Page-level text extractions

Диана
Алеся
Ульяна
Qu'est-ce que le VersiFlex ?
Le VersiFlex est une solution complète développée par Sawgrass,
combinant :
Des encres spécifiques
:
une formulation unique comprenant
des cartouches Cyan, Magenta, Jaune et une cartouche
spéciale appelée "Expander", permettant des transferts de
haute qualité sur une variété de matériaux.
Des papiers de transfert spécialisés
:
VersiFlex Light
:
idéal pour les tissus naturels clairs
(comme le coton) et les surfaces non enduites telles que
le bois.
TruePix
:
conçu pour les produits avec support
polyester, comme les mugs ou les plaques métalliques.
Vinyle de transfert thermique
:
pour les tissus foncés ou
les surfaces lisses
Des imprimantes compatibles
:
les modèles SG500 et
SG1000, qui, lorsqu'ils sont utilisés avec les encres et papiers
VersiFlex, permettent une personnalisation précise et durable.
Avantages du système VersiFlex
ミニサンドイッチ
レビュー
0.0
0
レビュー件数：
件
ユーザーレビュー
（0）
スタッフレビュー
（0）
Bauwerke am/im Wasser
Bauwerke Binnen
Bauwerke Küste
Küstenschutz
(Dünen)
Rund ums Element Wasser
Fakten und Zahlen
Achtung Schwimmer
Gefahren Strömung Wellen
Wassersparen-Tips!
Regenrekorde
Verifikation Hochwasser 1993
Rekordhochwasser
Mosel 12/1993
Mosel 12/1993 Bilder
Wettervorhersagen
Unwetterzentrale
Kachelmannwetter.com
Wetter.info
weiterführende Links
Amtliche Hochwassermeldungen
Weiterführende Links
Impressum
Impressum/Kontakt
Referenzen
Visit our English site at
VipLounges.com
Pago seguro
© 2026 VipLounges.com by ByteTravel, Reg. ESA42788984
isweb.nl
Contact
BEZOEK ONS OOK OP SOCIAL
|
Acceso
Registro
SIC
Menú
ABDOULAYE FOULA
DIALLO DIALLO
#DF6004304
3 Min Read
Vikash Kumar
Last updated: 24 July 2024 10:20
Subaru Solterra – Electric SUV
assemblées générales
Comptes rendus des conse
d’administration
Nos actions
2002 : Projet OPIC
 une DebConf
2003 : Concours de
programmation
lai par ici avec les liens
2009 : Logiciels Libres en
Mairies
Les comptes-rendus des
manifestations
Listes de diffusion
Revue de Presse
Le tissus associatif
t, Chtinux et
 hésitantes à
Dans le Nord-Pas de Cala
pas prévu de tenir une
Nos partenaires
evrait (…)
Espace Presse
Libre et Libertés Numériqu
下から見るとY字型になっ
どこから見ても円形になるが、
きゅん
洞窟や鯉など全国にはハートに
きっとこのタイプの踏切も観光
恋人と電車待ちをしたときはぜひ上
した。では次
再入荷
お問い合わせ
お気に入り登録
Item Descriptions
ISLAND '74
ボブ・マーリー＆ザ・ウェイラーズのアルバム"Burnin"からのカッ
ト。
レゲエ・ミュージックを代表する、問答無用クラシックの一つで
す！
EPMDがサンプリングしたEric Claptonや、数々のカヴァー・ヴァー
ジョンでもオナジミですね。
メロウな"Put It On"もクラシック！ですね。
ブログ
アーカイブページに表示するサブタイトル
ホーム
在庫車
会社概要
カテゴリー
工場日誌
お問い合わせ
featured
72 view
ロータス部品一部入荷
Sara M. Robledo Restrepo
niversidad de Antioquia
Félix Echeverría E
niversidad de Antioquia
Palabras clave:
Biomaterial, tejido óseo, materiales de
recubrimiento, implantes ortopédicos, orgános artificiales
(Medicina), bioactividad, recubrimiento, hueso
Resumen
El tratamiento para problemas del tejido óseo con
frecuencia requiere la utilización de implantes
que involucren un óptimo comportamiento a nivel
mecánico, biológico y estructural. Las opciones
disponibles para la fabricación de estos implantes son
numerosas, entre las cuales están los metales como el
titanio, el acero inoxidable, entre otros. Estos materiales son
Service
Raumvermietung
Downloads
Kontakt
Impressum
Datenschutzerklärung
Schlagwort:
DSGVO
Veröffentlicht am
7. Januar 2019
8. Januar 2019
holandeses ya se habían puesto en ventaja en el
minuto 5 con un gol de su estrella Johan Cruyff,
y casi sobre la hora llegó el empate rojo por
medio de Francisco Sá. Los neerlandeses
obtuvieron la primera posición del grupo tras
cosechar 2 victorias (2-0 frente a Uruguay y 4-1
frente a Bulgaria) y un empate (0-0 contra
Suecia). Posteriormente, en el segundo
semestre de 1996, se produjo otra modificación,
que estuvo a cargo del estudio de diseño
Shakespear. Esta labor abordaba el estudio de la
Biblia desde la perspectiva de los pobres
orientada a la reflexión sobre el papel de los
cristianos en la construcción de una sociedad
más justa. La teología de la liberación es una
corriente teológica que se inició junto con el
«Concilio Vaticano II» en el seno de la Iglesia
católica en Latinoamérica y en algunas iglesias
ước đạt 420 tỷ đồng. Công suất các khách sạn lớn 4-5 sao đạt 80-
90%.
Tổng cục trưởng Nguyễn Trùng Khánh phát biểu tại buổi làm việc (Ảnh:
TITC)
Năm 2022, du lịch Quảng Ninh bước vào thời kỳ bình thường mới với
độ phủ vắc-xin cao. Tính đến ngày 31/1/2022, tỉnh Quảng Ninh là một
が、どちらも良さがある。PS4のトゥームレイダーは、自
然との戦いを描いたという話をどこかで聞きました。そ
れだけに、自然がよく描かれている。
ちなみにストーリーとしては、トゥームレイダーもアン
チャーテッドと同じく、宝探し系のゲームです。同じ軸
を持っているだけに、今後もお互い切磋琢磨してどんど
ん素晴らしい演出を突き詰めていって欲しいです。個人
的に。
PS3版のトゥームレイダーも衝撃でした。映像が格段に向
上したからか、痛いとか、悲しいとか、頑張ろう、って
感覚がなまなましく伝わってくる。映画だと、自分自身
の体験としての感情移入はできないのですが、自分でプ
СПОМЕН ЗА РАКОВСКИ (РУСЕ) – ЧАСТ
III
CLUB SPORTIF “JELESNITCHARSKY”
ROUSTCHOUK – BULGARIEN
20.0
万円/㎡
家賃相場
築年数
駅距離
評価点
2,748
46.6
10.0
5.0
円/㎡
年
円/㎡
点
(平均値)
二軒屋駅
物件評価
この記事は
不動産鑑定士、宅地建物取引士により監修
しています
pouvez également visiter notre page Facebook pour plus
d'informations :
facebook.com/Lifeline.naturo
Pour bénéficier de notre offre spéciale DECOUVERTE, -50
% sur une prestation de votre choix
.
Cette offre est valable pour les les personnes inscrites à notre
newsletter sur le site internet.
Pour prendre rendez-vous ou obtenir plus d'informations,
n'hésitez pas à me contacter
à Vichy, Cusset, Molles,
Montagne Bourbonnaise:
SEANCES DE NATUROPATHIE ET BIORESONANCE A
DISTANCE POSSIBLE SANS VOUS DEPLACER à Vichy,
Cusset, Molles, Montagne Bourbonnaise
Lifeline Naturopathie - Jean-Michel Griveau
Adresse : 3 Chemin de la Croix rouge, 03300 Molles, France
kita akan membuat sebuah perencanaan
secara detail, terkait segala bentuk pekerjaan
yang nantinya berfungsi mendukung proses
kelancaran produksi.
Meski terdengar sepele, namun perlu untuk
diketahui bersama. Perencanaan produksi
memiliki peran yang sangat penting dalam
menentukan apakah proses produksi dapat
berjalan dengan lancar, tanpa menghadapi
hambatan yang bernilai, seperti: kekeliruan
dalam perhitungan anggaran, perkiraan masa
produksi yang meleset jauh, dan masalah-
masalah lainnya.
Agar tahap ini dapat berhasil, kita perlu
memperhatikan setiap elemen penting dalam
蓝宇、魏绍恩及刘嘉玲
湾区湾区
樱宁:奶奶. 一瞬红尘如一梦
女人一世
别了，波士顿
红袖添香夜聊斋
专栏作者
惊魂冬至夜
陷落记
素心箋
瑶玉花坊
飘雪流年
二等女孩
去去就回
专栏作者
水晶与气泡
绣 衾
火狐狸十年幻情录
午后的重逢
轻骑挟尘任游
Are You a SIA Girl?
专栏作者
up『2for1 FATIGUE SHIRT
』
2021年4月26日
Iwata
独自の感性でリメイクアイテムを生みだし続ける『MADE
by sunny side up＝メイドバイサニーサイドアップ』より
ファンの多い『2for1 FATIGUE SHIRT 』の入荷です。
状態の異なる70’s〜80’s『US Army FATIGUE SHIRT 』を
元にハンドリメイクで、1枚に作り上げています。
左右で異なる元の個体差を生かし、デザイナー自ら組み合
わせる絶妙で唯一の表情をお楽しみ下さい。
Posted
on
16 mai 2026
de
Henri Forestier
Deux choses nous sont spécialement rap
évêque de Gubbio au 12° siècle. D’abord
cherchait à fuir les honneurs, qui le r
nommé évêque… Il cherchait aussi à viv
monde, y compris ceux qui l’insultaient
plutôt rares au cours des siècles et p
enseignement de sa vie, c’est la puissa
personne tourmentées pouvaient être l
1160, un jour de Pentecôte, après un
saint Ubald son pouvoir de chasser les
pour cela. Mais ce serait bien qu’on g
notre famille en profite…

_Problem to work on:_
Copy the data from its first line through the line containing "haute qualité sur une variété de matériaux.", swapping "matériaux" for "supports" and leaving everything else unchanged.

_Exercise output:_
Диана
Алеся
Ульяна
Qu'est-ce que le VersiFlex ?
Le VersiFlex est une solution complète développée par Sawgrass,
combinant :
Des encres spécifiques
:
une formulation unique comprenant
des cartouches Cyan, Magenta, Jaune et une cartouche
spéciale appelée "Expander", permettant des transferts de
haute qualité sur une variété de supports.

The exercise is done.